Wir bedanken uns bei den Kollegen Hesse und Schaaf für das Interesse an unserer Arbeit.

Die ersten, weitgehend polemischen Abschnitte des Leserbriefes (im Stil von „BILD Dir Deine Meinung“) sollen nicht näher beleuchtet werden, hier sollte der interessierte Leser entscheiden.

Im Einzelnen muss aber auf einige wichtige Punkte eingegangen werden, die das tiefe Unverständnis im o. g. Leserbrief für unseren Diskussionsbeitrag deutlich machen, der als Zusammenfassung eines Rundtischgespräches beim diesjährigen Deutschen HNO-Kongress in Erfurt für die Zeitschrift LRO zusammengestellt wurde.
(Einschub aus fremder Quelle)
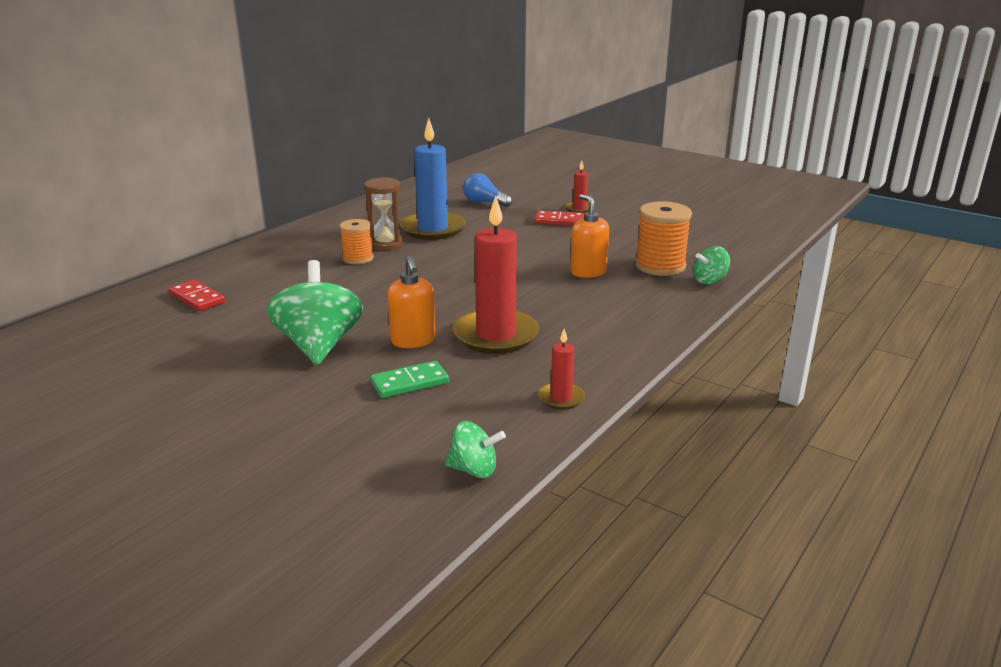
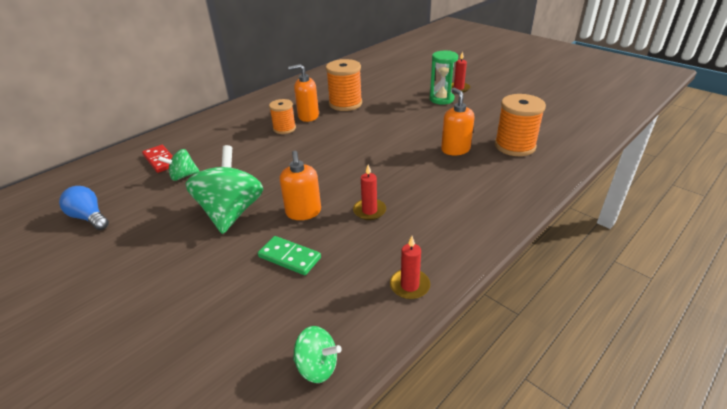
camera: 10 degrees right, 10 degrees up
brown hourglass [364,177,403,251] -> orange soap dispenser [288,64,319,122]
green domino [371,361,449,398] -> green domino turned 45 degrees clockwise [258,236,321,275]
blue candle [400,118,466,240] -> orange spool [326,59,362,111]
red candle [453,195,539,354] -> red candle [353,165,386,220], size x0.48
blue light bulb [463,173,512,207] -> blue light bulb moved to [59,186,109,230]
red domino [535,211,584,226] -> green hourglass [430,51,458,105]
green spinning top [693,246,730,284] -> green spinning top moved to [158,149,200,181]

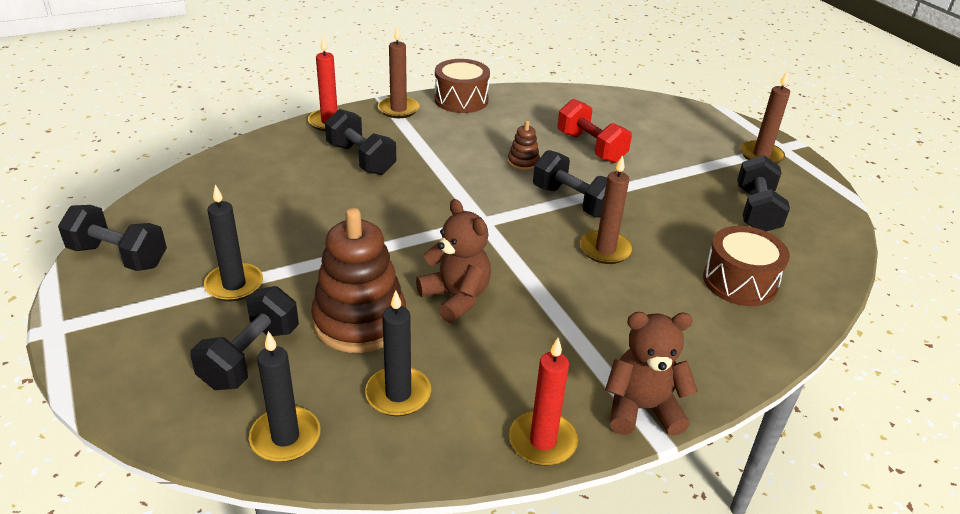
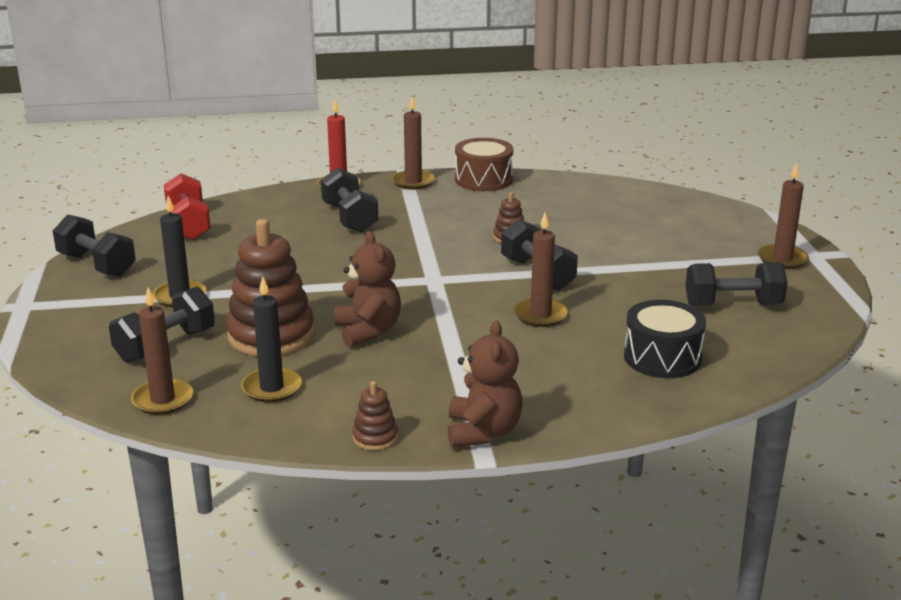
camera: 20 degrees right, 10 degrees down
black candle [249,331,321,462] -> brown candle [131,287,193,415]
red candle [509,338,578,466] -> brown stacking toy [352,381,398,451]
red dumbbell [557,99,632,163] -> red dumbbell moved to [164,173,211,240]
brown teddy bear [605,312,698,436] -> brown teddy bear turned 75 degrees clockwise [448,321,523,448]
brown drum [703,226,790,306] -> black drum [624,300,706,378]
black dumbbell [737,155,790,232] -> black dumbbell turned 60 degrees clockwise [685,262,788,306]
Anlässlich dieses Rundtischgespräches wurde von allen Referenten zuerst eine Stellungnahme zu potenziellen Interessenkonflikten abgegeben. Das Rundtischgespräch hat vor allem auf die unkritische Rekrutierungspraxis in der BEMED-Studie abgehoben und damit die – von den Autoren der BEMED-Studie – nicht berücksichtigten Hinweise der renommierten Reviewer der Veröffentlichung aufgegriffen. So wurden Patienten mit anderen, menieriformen Symptomen aus dem Migränenformenkreis (18 % aller rekrutierten Patienten) und mit Autoimmunerkrankungen (30 % der Patienten) eingeschlossen. Auch hier greift der wie ein Allgemeinplatz sich lesende Hinweis von Schaaf/Hesse ins Leere, dass (sie) „inhaltlich … auch … bereits im Vorfeld (gibt es dafür einen Beleg in Form einer Veröffentlichung?) auf problematische Aspekte bei der referierten BEMED-Studie hingewiesen (haben). Das betrifft vor allem die Differenzierung gegenüber der Migräne (siehe oben), dem psychogenen Schwindel, dem Lagerungsschwindel oder jeder anderen Form des vom Patienten berichteten Schwindels“ (von den letzten drei Formen ist weder in der BEMED-Studie selbst, noch in unserer Veröffentlichung oder in den Hinweisen der Reviewer die Rede).

Selbstreferentiell wird der Leserbrief dann, wenn er konstatiert, dass „… diese Probleme schlechter Differenzierung treffen aber leider für die allermeisten Studien zu und wurden kaum bemängelt …“. So haben Schaaf und Hesse in ihrer letzten Veröffentlichung über Patienten mit „langanhaltendem Schwindel“ schon klug festgestellt, dass „… patients who experience chronic dizziness are considered to be difficult to treat“ (Eur Arch ORL 2015; 272:1529–35).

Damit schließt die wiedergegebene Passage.